Sullo stesso numero dell’Espresso sono pubblicati altri due articoli sul Politica/occupati. In “ Qui va per aria lo stato sociale” Maurizio Franzini e Michele Raitano iniziano così «Negli ultimi tre decenni è molto cresciuta la quota di lavoratori che percepiscono salari annui bassissimi, inferiori alla soglia della povertà relativa, fissata al 60 per cento del salario mediano annuo. All’inizio degli anni ’90 si era lavoratori poveri (ovvero, a bassa retribuzione) se il salario annuo era inferiore a 12.800 euro; alla fine dello scorso decennio, in seguito alla riduzione del salario mediano, tale soglia era scesa a 11.460 euro (circa 5,8 euro l’ora).

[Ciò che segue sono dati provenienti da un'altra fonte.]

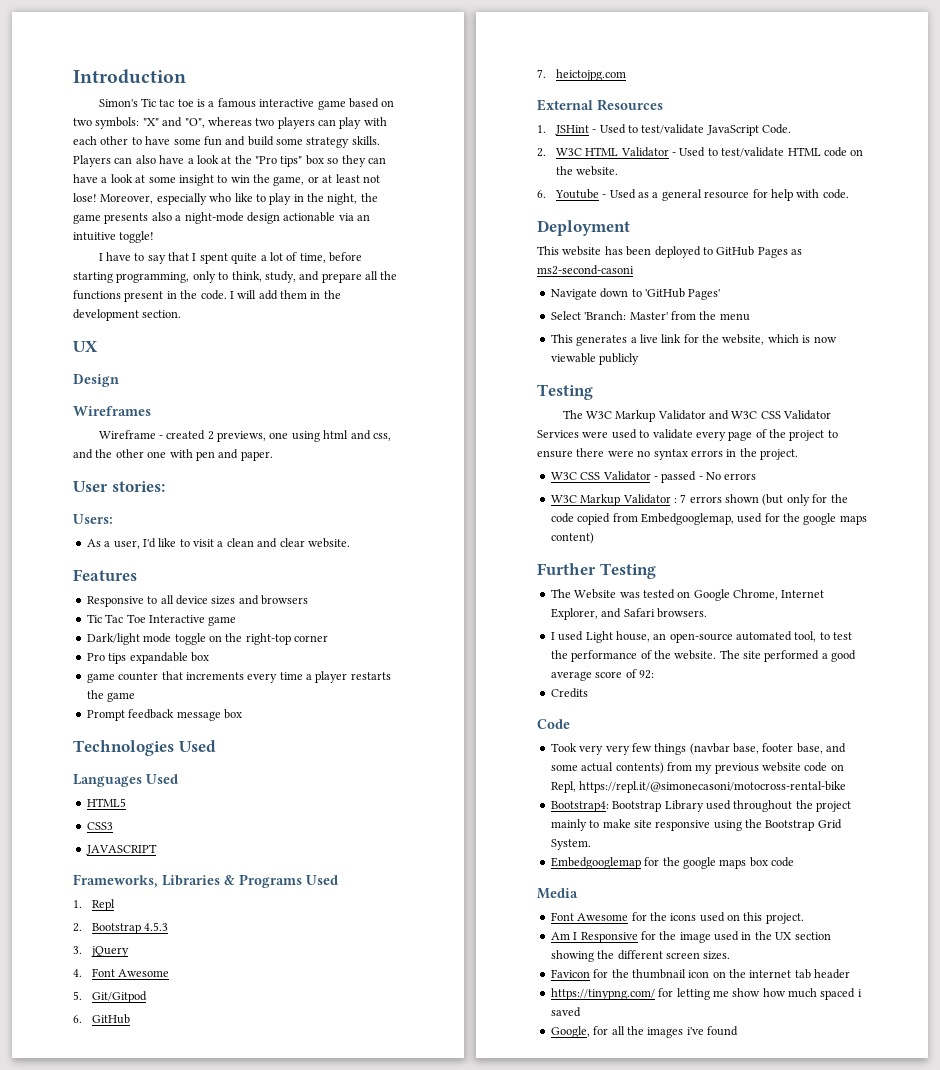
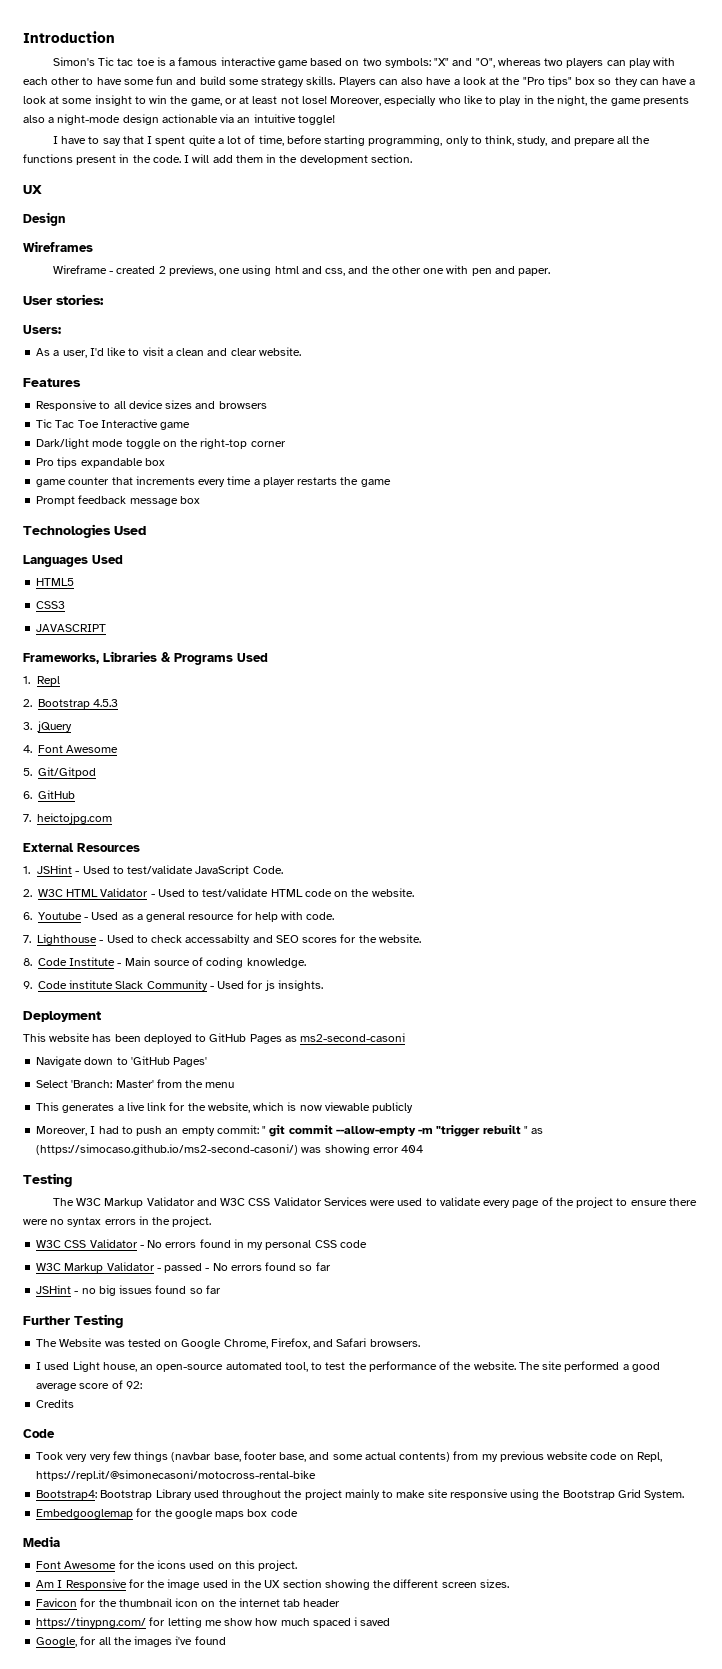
(849, 194) none -> [23,934,421,945] [23,957,306,968] [23,980,323,991] // 7. Lighthouse - Used to check accessabilty and SEO scores for the website. // 8. Code Institute - Main source of coding knowledge. // 9. Code institute Slack Community - Used for js insights.
(640, 359) none -> [36,1125,544,1137] [36,1144,424,1155] // Moreover, I had to push an empty commit: " git commit --allow-empty -m "trigger rebuilt " as (https://simocaso.github.io/ms2-second-casoni/) was showing error 404
[661,471,757,483] [550,494,848,506] [550,513,867,525] [550,532,594,544] passed - No errors // W3C Markup Validator : 7 errors shown (but only for the code copied from Embedgooglemap, used for the google maps content) -> [147,1239,367,1250] [36,1262,331,1273] [36,1285,221,1296] No errors found in my personal CSS code // W3C Markup Validator - passed - No errors found so far // JSHint - no big issues found so far
[781,590,825,598] [550,608,598,620] Internet Explorer, -> [270,1338,310,1349] Firefox,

Ebbene, malgrado l’abbassamento dell’asticella, la quota di lavoratori con retribuzione inferiore a quella soglia è molto cresciuta: dal 27 a più del 31 per cento. Si accetti o no questa definizione di povertà da lavoro, resta che la quota di lavoratori che guadagnano meno di 12.800 euro l’anno è molto aumentata, con ovvi effetti sui salari annui medi di tutti i lavoratori, che in quel periodo, in termini reali, sono diminuiti di oltre 1’11 per cento (…).Orari ridotti e paghe misere: una condizione che influisce sul benessere generale. Perché più lavoratori e salari servono a sostenere una maggiore spesa per il welfare » per proseguire aprire l’allegato
Nel terzo articolo, Gennaro Tortorelli in “Sul lavoro nero la riforma digitale resta sulla carta” inizia così «Lo scorso 25 luglio, gli operai Luigi Romano, Ciro Pierro e Vincenzo Del Grosso sono precipitati nel vuoto da oltre venti metri. Il cestello del montacarichi su cui stavano lavorando, su un palazzo al Rione Alto di Napoli, si è ribaltato. Nessuno si è salvato. Dalle prime indagini è emerso che non indossavano l’imbragatura e due di loro lavoravano in nero. Scoprirlo dopo, a tragedia avvenuta, serve a poco. Gli strumenti per prevenirla ci sarebbero già, ma spesso restano sulla carta, intrappolati tra documenti ufficiali e impegni disattesi. Uno di’ questi è il Portale nazionale del sommerso (Pns), una piattaforma informatica centralizzata, dove far confluire tutte le informazioni su ispezioni, sanzioni, lavoro nero e sicurezza, con dati interoperabili e consultabili in tempo reale. Annunciato come una delle grandi riforme digitali del Pnrr, doveva entrare in funzione entro il 30 maggio 2025 (…) Ispettori inutilizzati o sottopagati, il portale per i controlli costato 20 milioni che non parte ancora e già mostra delle pecche. Così il sistema della prevenzione degli infortuni non funziona». Per proseguire aprire l’allegato
Giornalisti più bravi dei sindacalisti a raccontare come si lavora, in quali condizioni e con quali stipendi? Più attenti e più bravi a fare mirati reportage e mini inchieste? Si è smarrita la tradizionale professionalità e passione del “vecchio mestiere” del sindacalista? Forse sì, perchè non si trattava solo di un “mestiere” ma un qualcosa di diverso animato da motivazioni per trasformazioni radicali di questa società iper consumistica e profondamente ingiusta verso “chi non fa carriera” e rimane con un salario povero o ai margini della povertà.